CDC Director: U.S. Well-Equipped to Care for Citizens with Ebola

August 13, 2014 - 9:41 AM

Tom Frieden

Dr. Tom Frieden, director of the Centers for Disease Control and Prevention, spoke at a House hearing on the Ebola virus on Aug. 7, 2014. ( Starr)

( – In the past three weeks, two U.S. missionaries who contracted the Ebola virus in West Africa have been brought back to the states for treatment at Emory University Hospital in Atlanta, Ga., and three more have since returned to North Carolina and will remain in isolation for 21 days to make certain they have not been infected.

U.S. health officials, in the meantime, have been putting protocol in place to deal with the current and any future cases that could involve people who have contracted or have been exposed to the virus and to educate the public – including members of Congress – about the facts of the disease and its threat to the American people.

“We do not view Ebola as a significant danger to the United States because it is not transmitted easily, does not spread from people who are not ill, and because cultural norms that contribute to the spread of the disease in Africa – such as burial customs – are not a factor in the United States,” Dr.

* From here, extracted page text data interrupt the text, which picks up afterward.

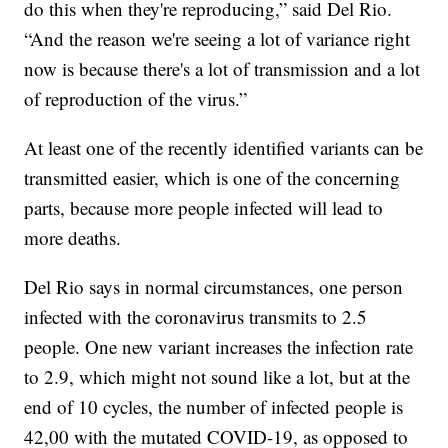
do this when they're reproducing,” said Del Rio.
“And the reason we're seeing a lot of variance right
now is because there's a lot of transmission and a lot
of reproduction of the virus.”
At least one of the recently identified variants can be
transmitted easier, which is one of the concerning
parts, because more people infected will lead to
more deaths.
Del Rio says in normal circumstances, one person
infected with the coronavirus transmits to 2.5
people. One new variant increases the infection rate
to 2.9, which might not sound like a lot, but at the
end of 10 cycles, the number of infected people is
42,00 with the mutated COVID-19, as opposed to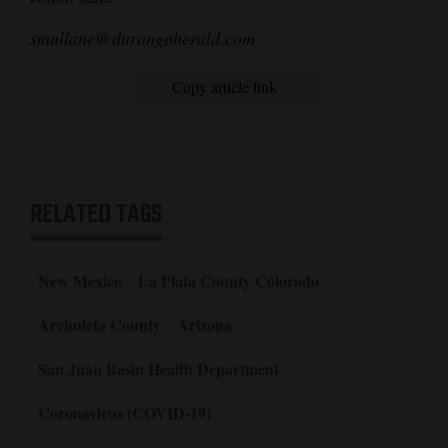
smullane@durangoherald.com
Copy article link
RELATED TAGS
New Mexico
La Plata County Colorado
Archuleta County
Arizona
San Juan Basin Health Department
Coronavirus (COVID-19)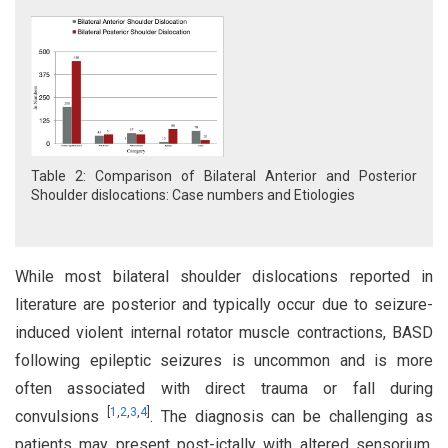
Table 2: Comparison of Bilateral Anterior and Posterior
Shoulder dislocations: Case numbers and Etiologies
While most bilateral shoulder dislocations reported in
literature are posterior and typically occur due to seizure-
induced violent internal rotator muscle contractions, BASD
following epileptic seizures is uncommon and is more
often associated with direct trauma or fall during
[
1
,
2
,
3
,
4
]
convulsions
. The diagnosis can be challenging as
patients may present post-ictally with altered sensorium,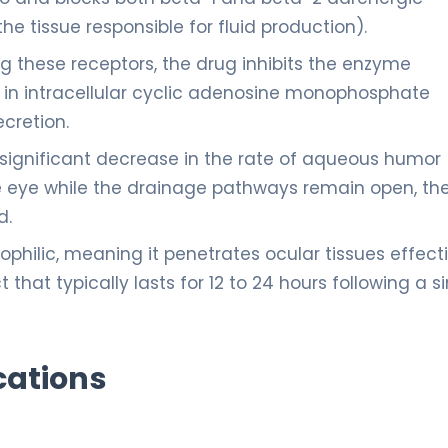
he tissue responsible for fluid production).
g these receptors, the drug inhibits the enzyme
 in intracellular cyclic adenosine monophosphate
ecretion.
 significant decrease in the rate of aqueous humor
the eye while the drainage pathways remain open, th
d.
pophilic, meaning it penetrates ocular tissues effecti
 that typically lasts for 12 to 24 hours following a s
cations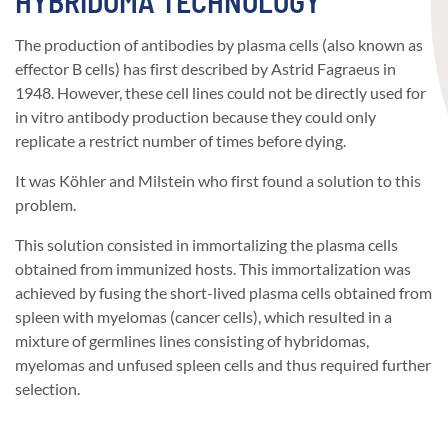
HYBRIDOMA TECHNOLOGY
The production of antibodies by plasma cells (also known as
effector B cells) has first described by Astrid Fagraeus in
1948. However, these cell lines could not be directly used for
in vitro antibody production because they could only
replicate a restrict number of times before dying.
It was Köhler and Milstein who first found a solution to this
problem.
This solution consisted in immortalizing the plasma cells
obtained from immunized hosts. This immortalization was
achieved by fusing the short-lived plasma cells obtained from
spleen with myelomas (cancer cells), which resulted in a
mixture of germlines lines consisting of hybridomas,
myelomas and unfused spleen cells and thus required further
selection.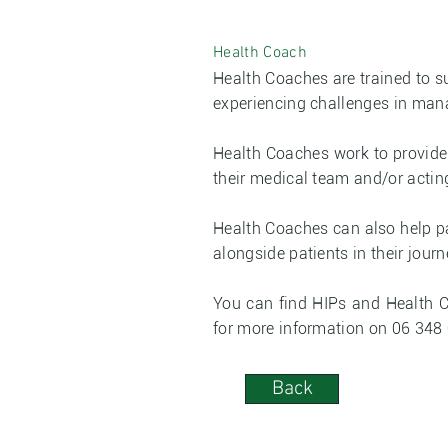
Health Coach
Health Coaches are trained to 
experiencing challenges in mana
Health Coaches work to provide 
their medical team and/or actin
Health Coaches can also help pa
alongside patients in their journ
You can find HIPs and Health 
for more information on 06 348
Back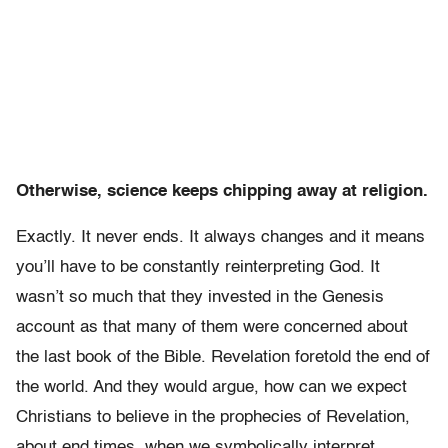
Otherwise, science keeps chipping away at religion.
Exactly. It never ends. It always changes and it means
you’ll have to be constantly reinterpreting God. It
wasn’t so much that they invested in the Genesis
account as that many of them were concerned about
the last book of the Bible. Revelation foretold the end of
the world. And they would argue, how can we expect
Christians to believe in the prophecies of Revelation,
about end times, when we symbolically interpret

Tom Frieden, director of the Centers for Disease Control and Prevention, said at an emergency hearing of the House Foreign Affairs’ Subcommittee on Africa, Global Health, Global Human Rights and International Organizations on Thursday.

“We know how to stop Ebola with strict infection control practices which are already in widespread uses in American hospitals, and by stopping it at the source in Africa,” Frieden said.

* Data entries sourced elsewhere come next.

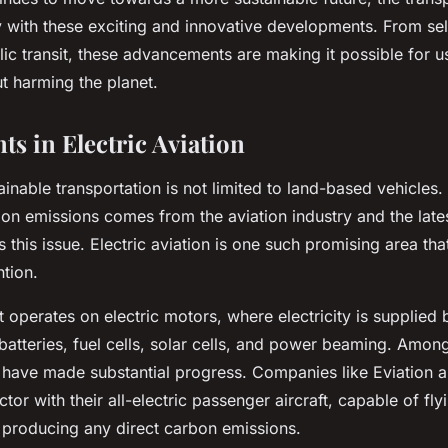
y with these exciting and innovative developments. From self
lic transit, these advancements are making it possible for 
t harming the planet.
s in Electric Aviation
inable transportation is not limited to land-based vehicles. 
bon emissions comes from the aviation industry and the late
s this issue.
Electric aviation
is one such promising area that
ntion.
ft operates on electric motors, where electricity is supplied 
atteries, fuel cells, solar cells, and power beaming. Amon
have made substantial progress. Companies like Eviation an
ctor with their all-electric passenger aircraft, capable of fly
 producing any direct carbon emissions.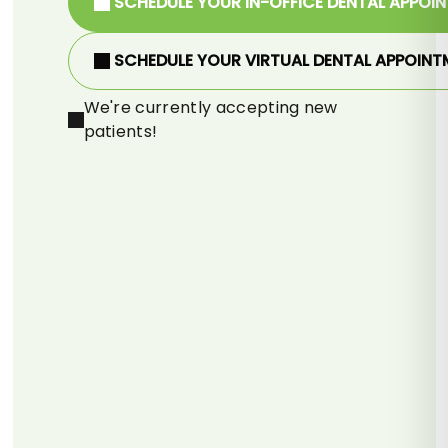
SCHEDULE YOUR IN-OFFICE DENTAL APPOI
SCHEDULE YOUR VIRTUAL DENTAL APPOINT
We're currently accepting new
patients!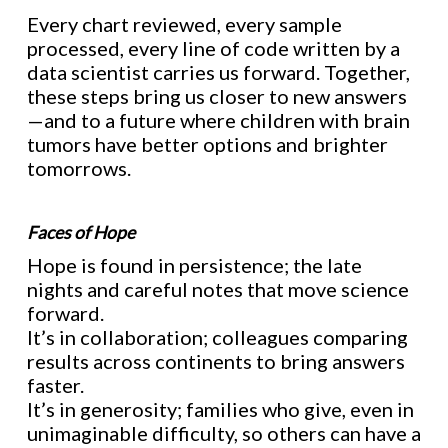
Every chart reviewed, every sample
processed, every line of code written by a
data scientist carries us forward. Together,
these steps bring us closer to new answers
—and to a future where children with brain
tumors have better options and brighter
tomorrows.
Faces of Hope
Hope is found in persistence; the late
nights and careful notes that move science
forward.
It’s in collaboration; colleagues comparing
results across continents to bring answers
faster.
It’s in generosity; families who give, even in
unimaginable difficulty, so others can have a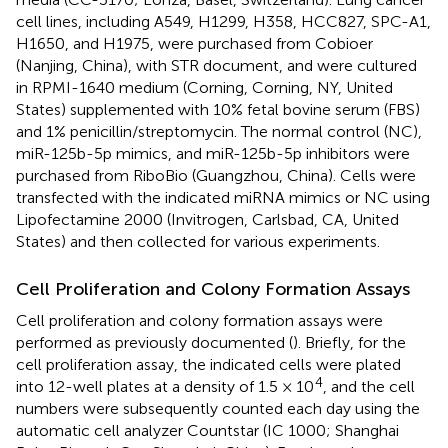
cell lines, including A549, H1299, H358, HCC827, SPC-A1,
H1650, and H1975, were purchased from Cobioer
(Nanjing, China), with STR document, and were cultured
in RPMI-1640 medium (Corning, Corning, NY, United
States) supplemented with 10% fetal bovine serum (FBS)
and 1% penicillin/streptomycin. The normal control (NC),
miR-125b-5p mimics, and miR-125b-5p inhibitors were
purchased from RiboBio (Guangzhou, China). Cells were
transfected with the indicated miRNA mimics or NC using
Lipofectamine 2000 (Invitrogen, Carlsbad, CA, United
States) and then collected for various experiments.
Cell Proliferation and Colony Formation Assays
Cell proliferation and colony formation assays were
performed as previously documented (
). Briefly, for the
cell proliferation assay, the indicated cells were plated
4
into 12-well plates at a density of 1.5 × 10
, and the cell
numbers were subsequently counted each day using the
automatic cell analyzer Countstar (IC 1000; Shanghai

Frieden also categorized the current outbreak of Ebola as the “biggest and most complex” ever documented.

According to the CDC, there are 1,848 suspected or confirmed cases of the virus and 1,013 suspected deaths. Laboratory confirmed cases total 1,176, according to the CDC.

At the hearing, Frieden spoke about this latest outbreak of Ebola, its global implications and the care of the two U.S. citizens that have the virus.

“These events have focused attention on the ongoing risk of the outbreak spreading to other countries, the need for constant vigilance in infection control procedures when in contact with patients and the heroism and sacrifice of health care workers, and volunteers from the United States and around the globe, in the face of this dreadful and merciless virus,” Frieden said in his prepared testimony.

“Bringing humanitarian workers back home to the United States is the right thing to do to help save lives,” Frieden said.

Following the hearing, Frieden reiterated to reporters that the Ebola outbreak was serious but that the virus can be contained.

“This is an unprecedented outbreak of Ebola, but it can be stopped,” Frieden said. “It’s going to be a long, hard fight, but we are there.

“We are surging our response, and we are doing what we can to help stop it at the source in Africa and protect Americans here,” Frieden said.

When asked why the decision was made to bring the ill health care workers to the U.S. given his testimony about “stopping it at its source in Africa,” Frieden said it was the Christian Samaritan’s Purse’s decision to bring their missionaries back home and that safety was a priority for both the victims and the U.S. population.

“As American citizens, they have a right of return,” Frieden said. “What our role is at the CDC is to make sure that as that is done, it is done safely.

“So we made sure that in the transport, in their care at Emory that they’re treated with full infection control to keep to an absolute minimum the chance that they would infect others,” Frieden said.

At the hearing, Frieden said the keys to stopping the spread of the virus was identifying those with the disease, isolating them and tracking their contacts.